Anthropic employs Jan Leike, a former safety lead at OpenAI, to lead the new “superalignment” team in the company.
Leading AI researcher Jan Leike, who quit OpenAI earlier this month after openly criticizing the company’s AI safety policy, has joined rival Anthropic as the team leader for a newly formed “superalignment” division.
Leike stated in a post on X that his team at Anthropic will concentrate on “scalable oversight,” “weak-to-strong generalization,” and automated alignment research, among other areas of AI safety and security.
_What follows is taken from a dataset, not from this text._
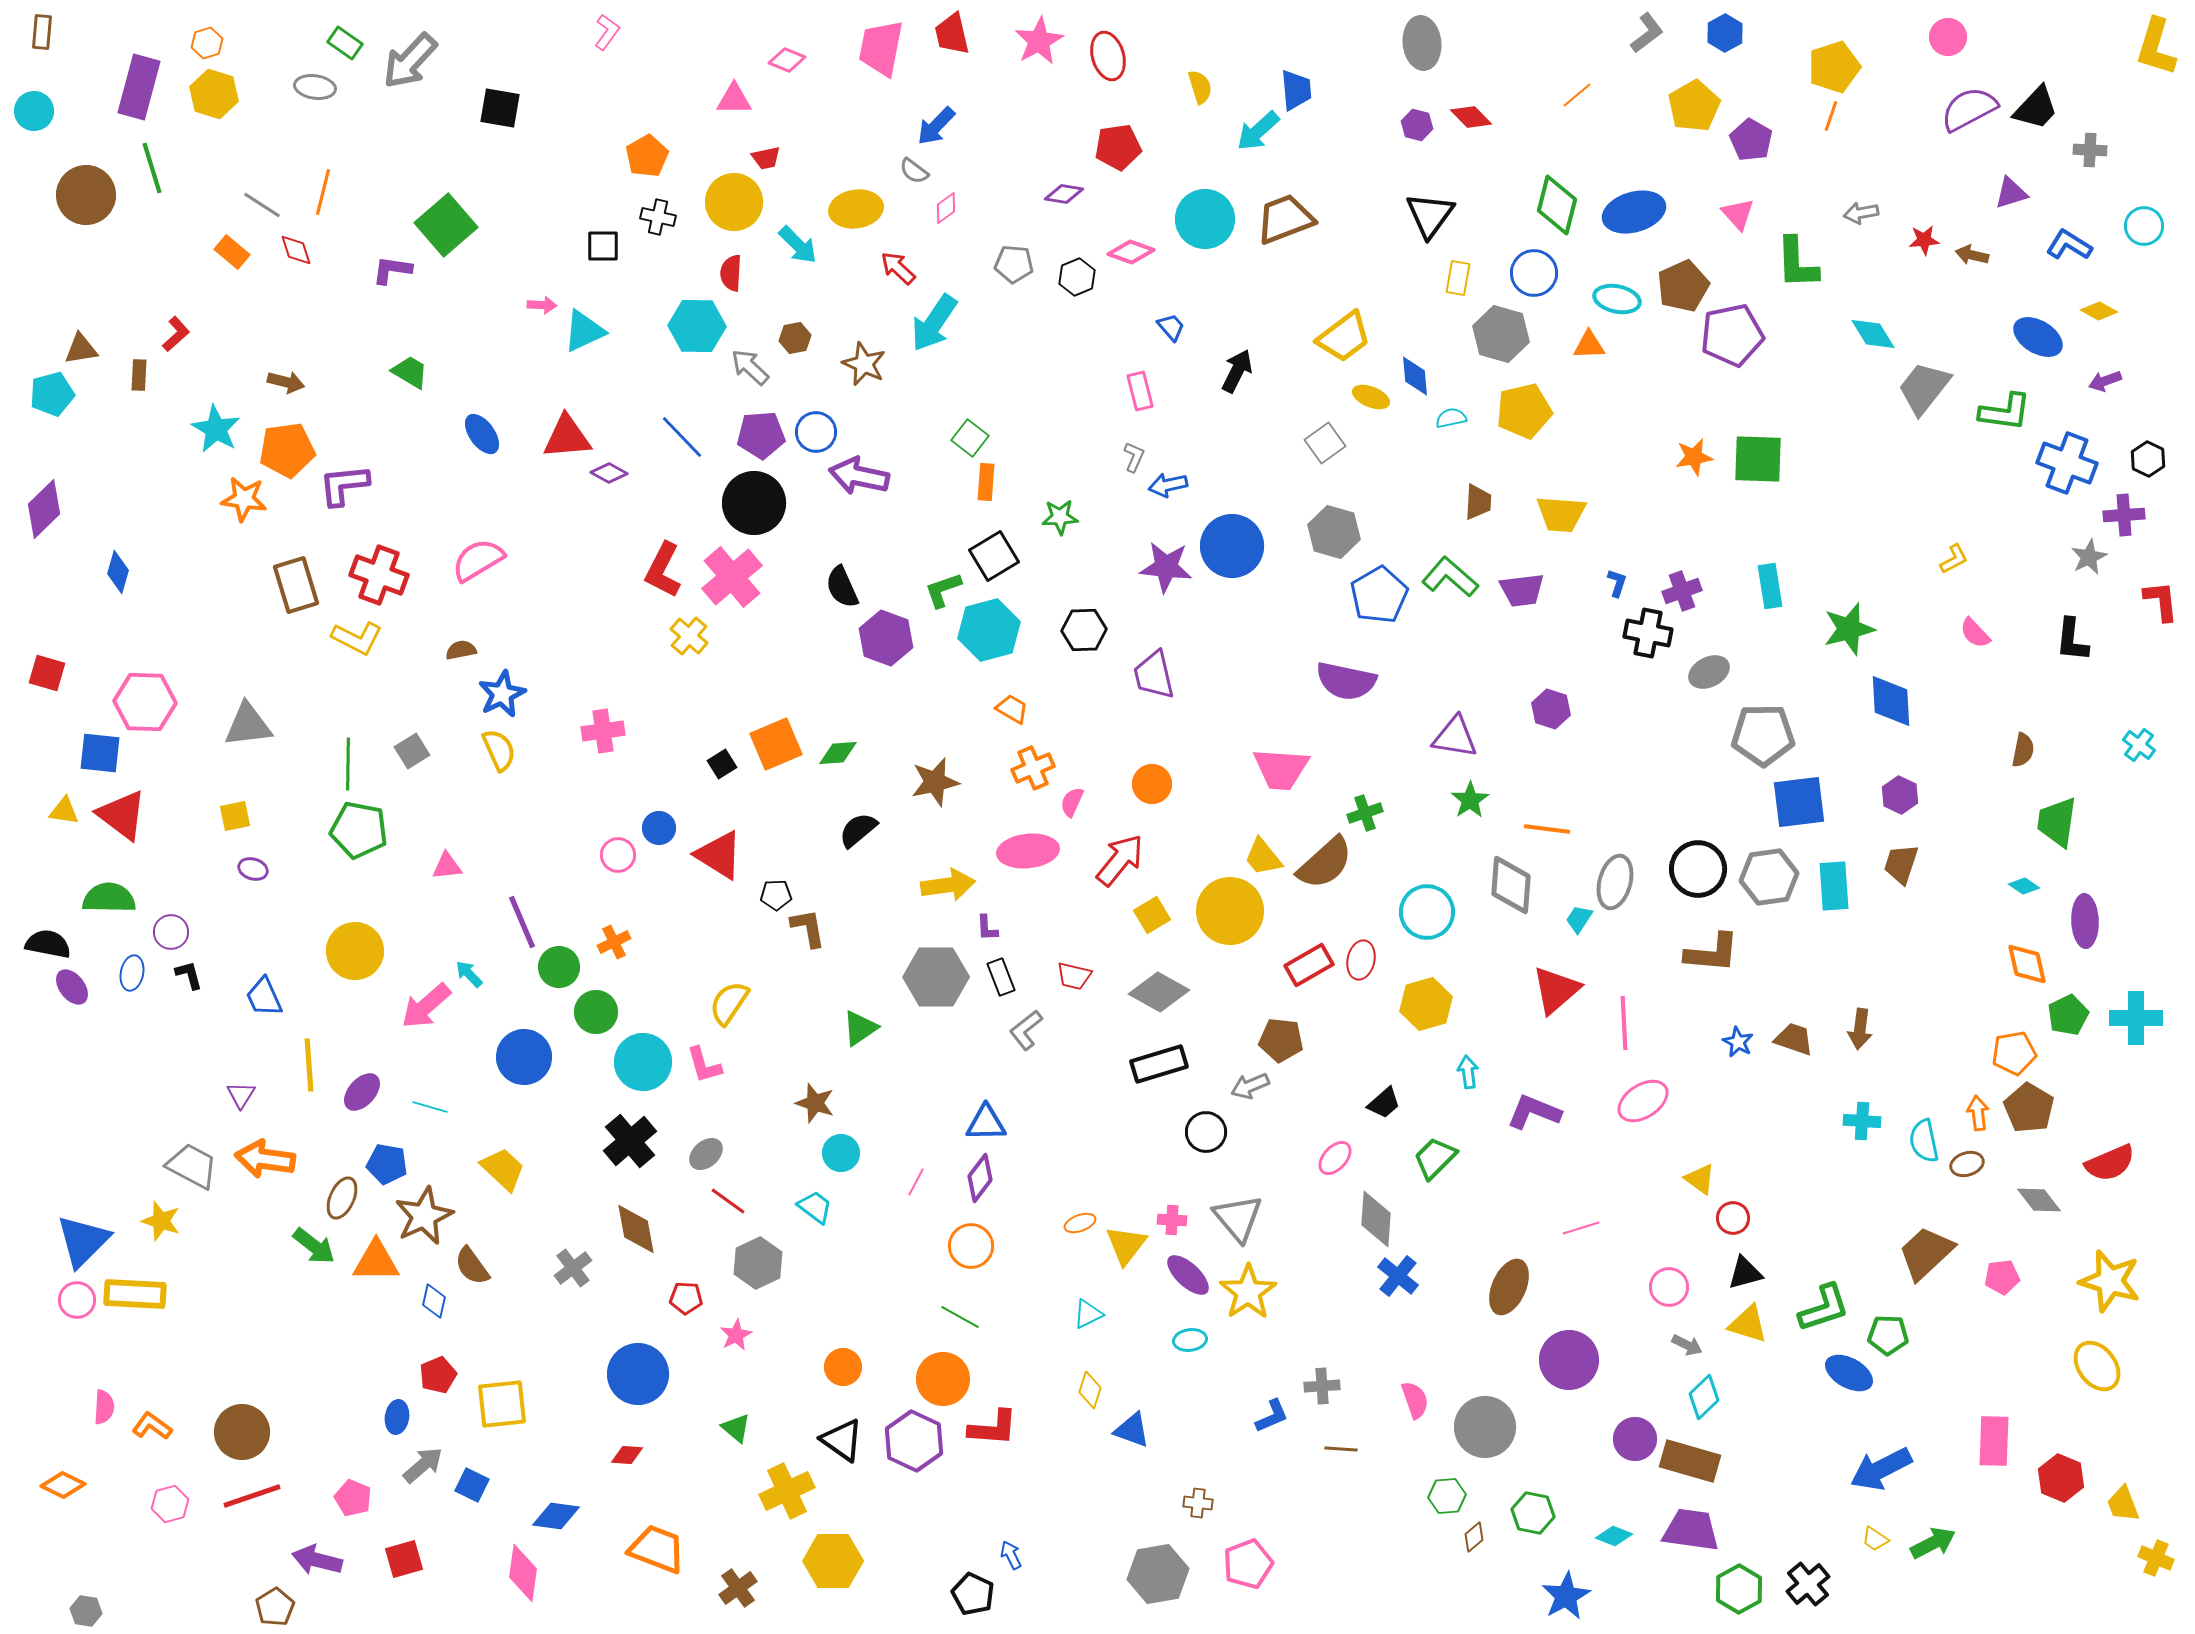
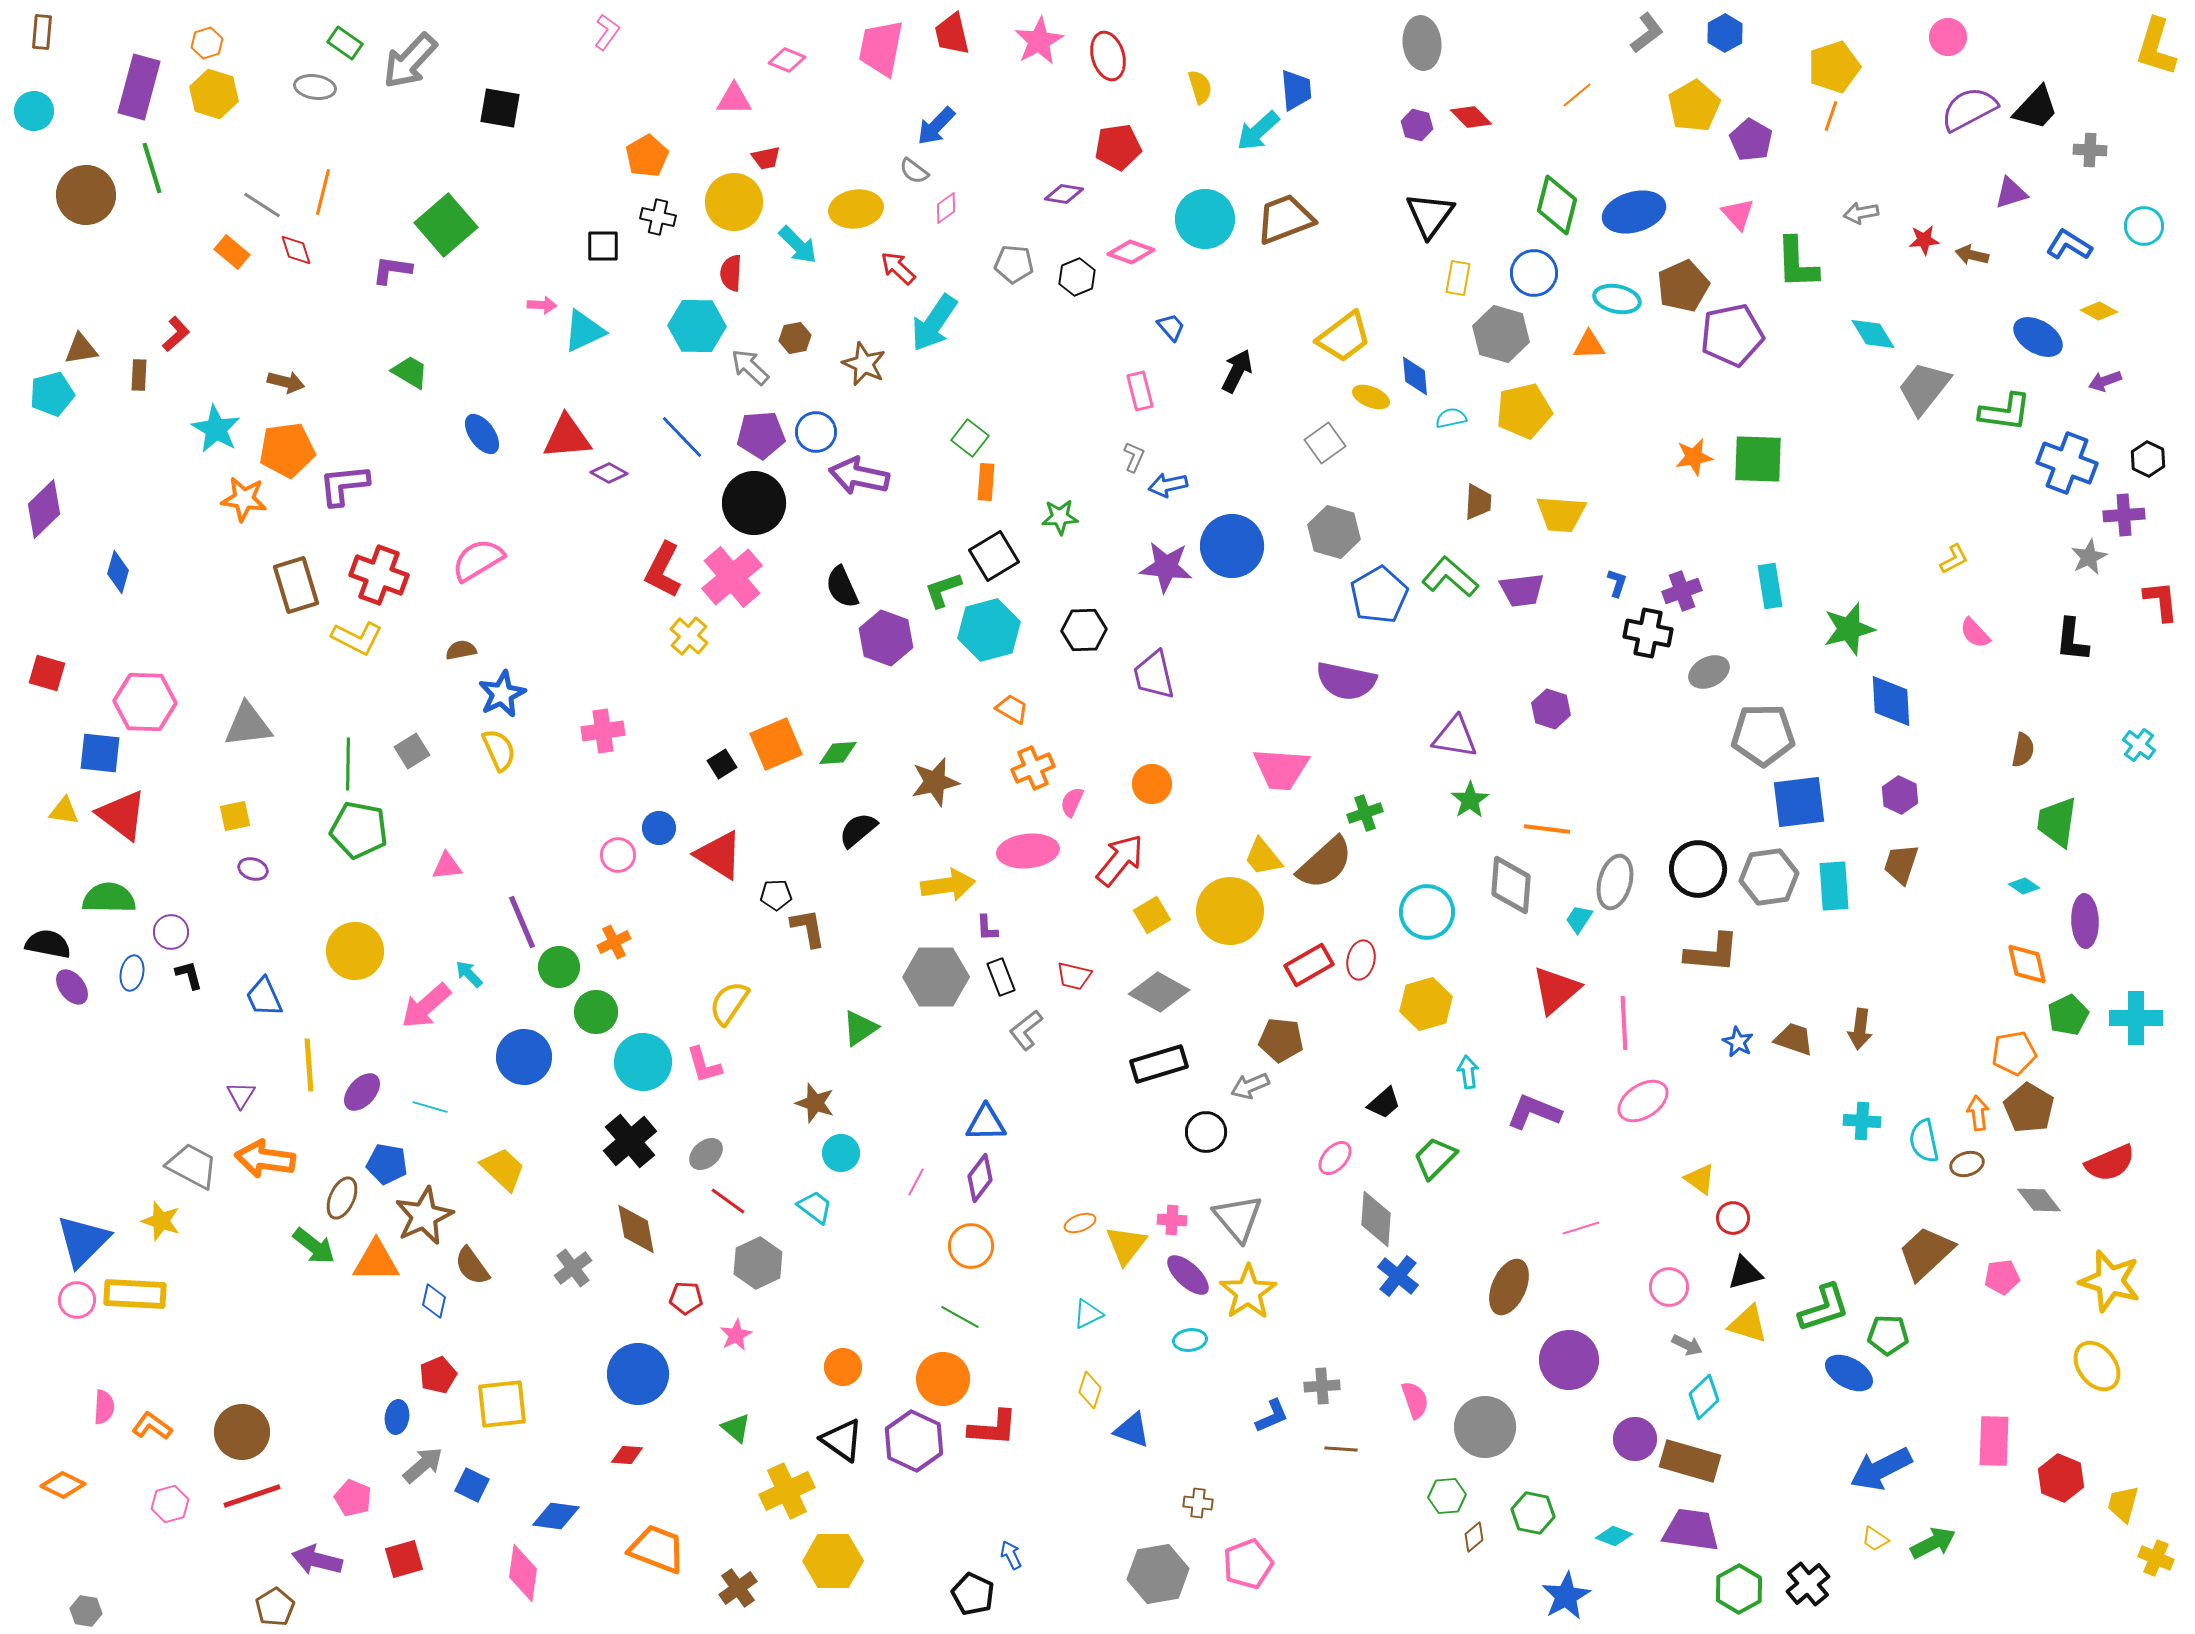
yellow trapezoid at (2123, 1504): rotated 36 degrees clockwise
As Leike’s team grows, researchers at Anthropic working on scalable oversight—methods to regulate the behavior of large-scale AI in predictable and desirable ways—will report directly to Leike, according to a source familiar with the situation who spoke with TechCrunch.
Leike’s team’s goal sounds a lot like that of OpenAI’s recently disbanded Superalignment project. Leike co-led the Superalignment team, tasked with overcoming the fundamental technological problems of superintelligent AI control within the next four years. However, the team frequently encountered obstacles due to OpenAI’s leadership.
Anthropic has repeatedly attempted to portray itself as OpenAI’s less concerned about security.
Dario Amodei, the CEO of Anthropic, was previously the vice president of research at OpenAI. It is said that the two companies fell out throughout the company’s course. Namely, OpenAI’s increasing commercial emphasis. To create Anthropic, Amodei pulled in several former OpenAI staff members, including Jack Clark, the former policy lead.